Un autre exemple de gestion de ressources naturelles prenant directement compte de l’état de l’environnement et impliquant une coordination internationale est celui des ressources halieutiques migratrices. Les systèmes de gestion de ces ressources constituent des comparables particulièrement intéressants dans le contexte de la gestion de l’eau. Comme l’eau, les stocks de poissons évoluent dans le temps et nécessitent une évaluation périodique. De plus, comme c’est le cas des limites des bassins versants, les zones de migration de plusieurs espèces aquatiques exploitées commercialement ne correspondent pas aux limites administratives. La gestion de ces ressources requiert donc l’implication des parties prenantes de plusieurs juridictions différentes et une acceptation des méthodologies d’évaluation des populations de poissons.

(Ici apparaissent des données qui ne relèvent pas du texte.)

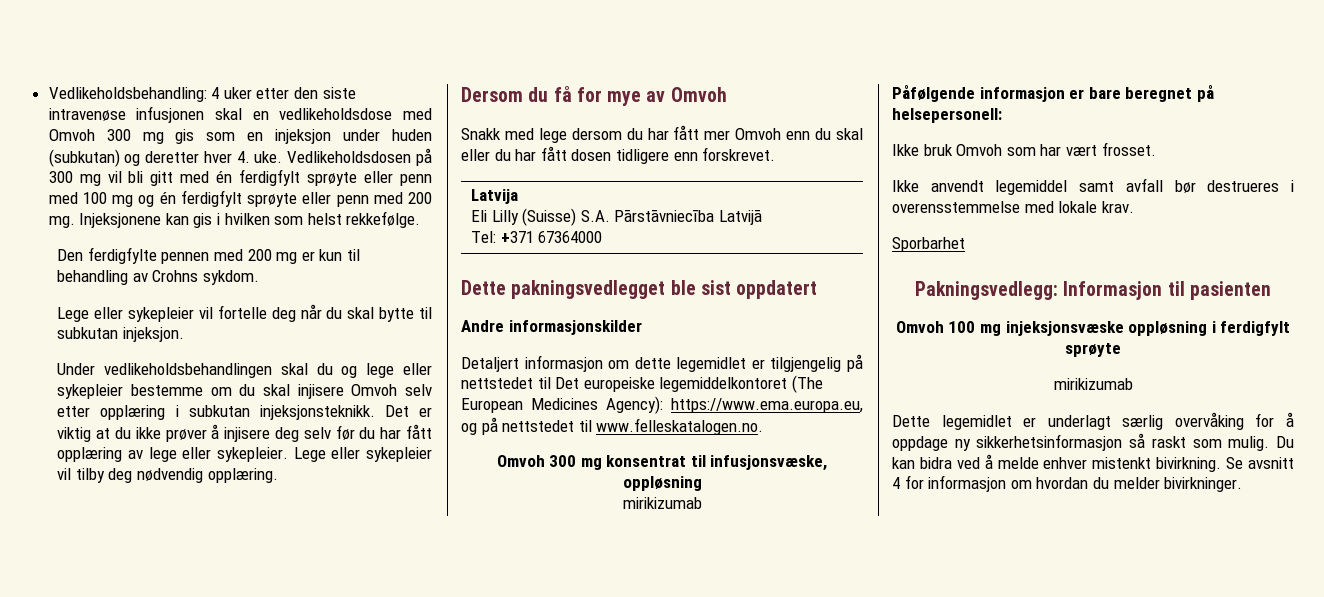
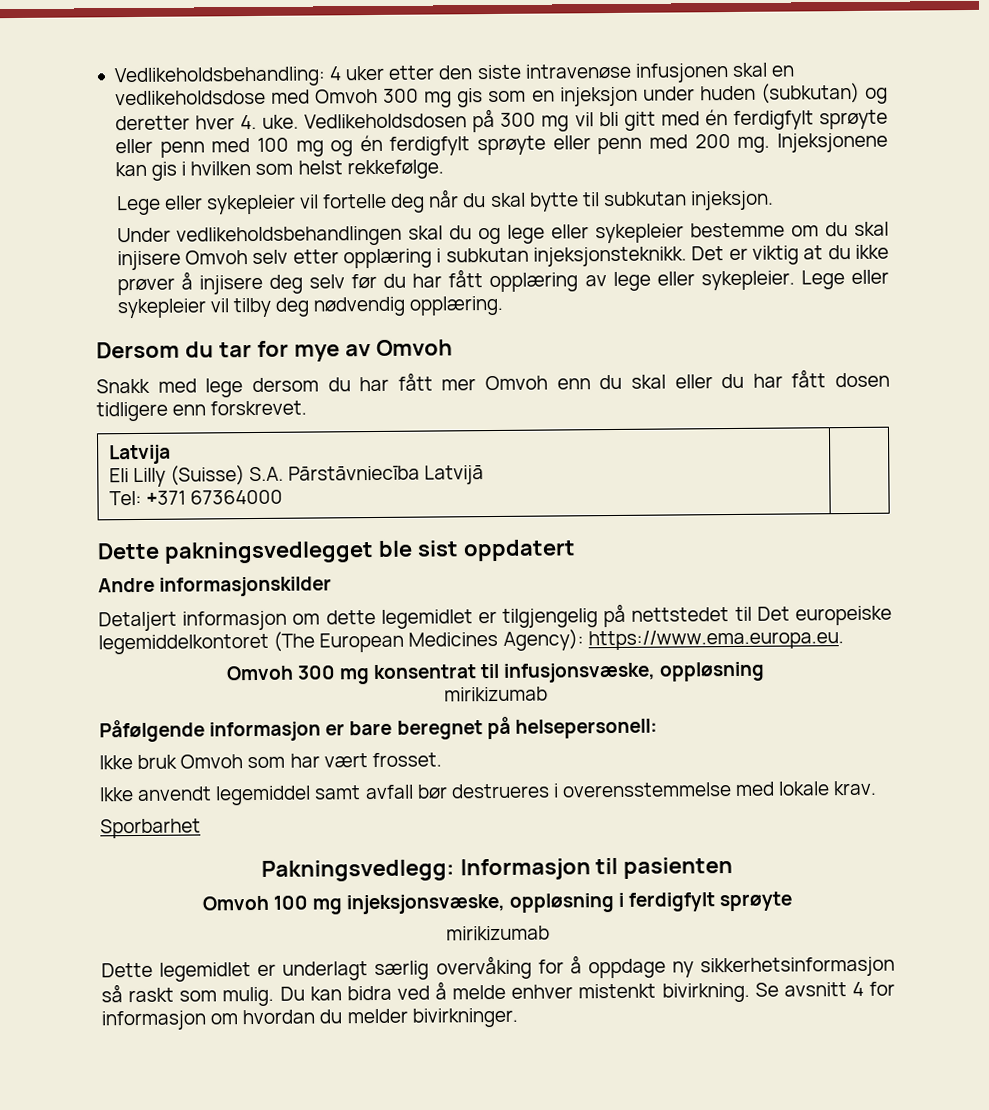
[57,247,360,264] [57,270,260,285] // Den ferdigfylte pennen med 200 mg er kun til behandling av Crohns sykdom. -> (444, 169) none
[553,86,572,102] få -> [218,342,252,358] tar
[671,398,863,413] [461,417,764,435] https://www.ema.europa.eu, og på nettstedet til www.felleskatalogen.no. -> [587,629,844,651] https://www.ema.europa.eu.
[1005,321,1124,336] injeksjonsvæske -> [345,893,505,915] injeksjonsvæske,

Les pêcheurs québécois vivent cette situation dans le cas de la pêche commerciale de onze espèces (MAPAQ, 2011). Le thon rouge de l’Atlantique en est un exemple. Dans le but de préserver la population de cette espèce et d’assurer la pérennité de cette activité économique, une structure administrative internationale a été instaurée. La Commission internationale pour la conservation des thonidés de l’Atlantique (CICTA) assure le suivi des stocks pour les 48 pays contractants (ce nombre inclut la Communauté européenne) et identifie les volumes qui pourront être prélevés dans la zone comprenant l’océan Atlantique et les mers adjacentes (CICTA, 2007). Ces recommandations font ensuite l’objet de négociations entre les pays contractants. C’est ainsi que le Canada s’est vu autoriser la capture de 483,2 tonnes de thon rouge de l’Atlantique pour l’année 2012 (Pêches et Océans Canada, 2012). Ce volume est ensuite réparti entre les provinces et finalement entre les différents types de pêcheurs autorisés à l’intérieur des provinces.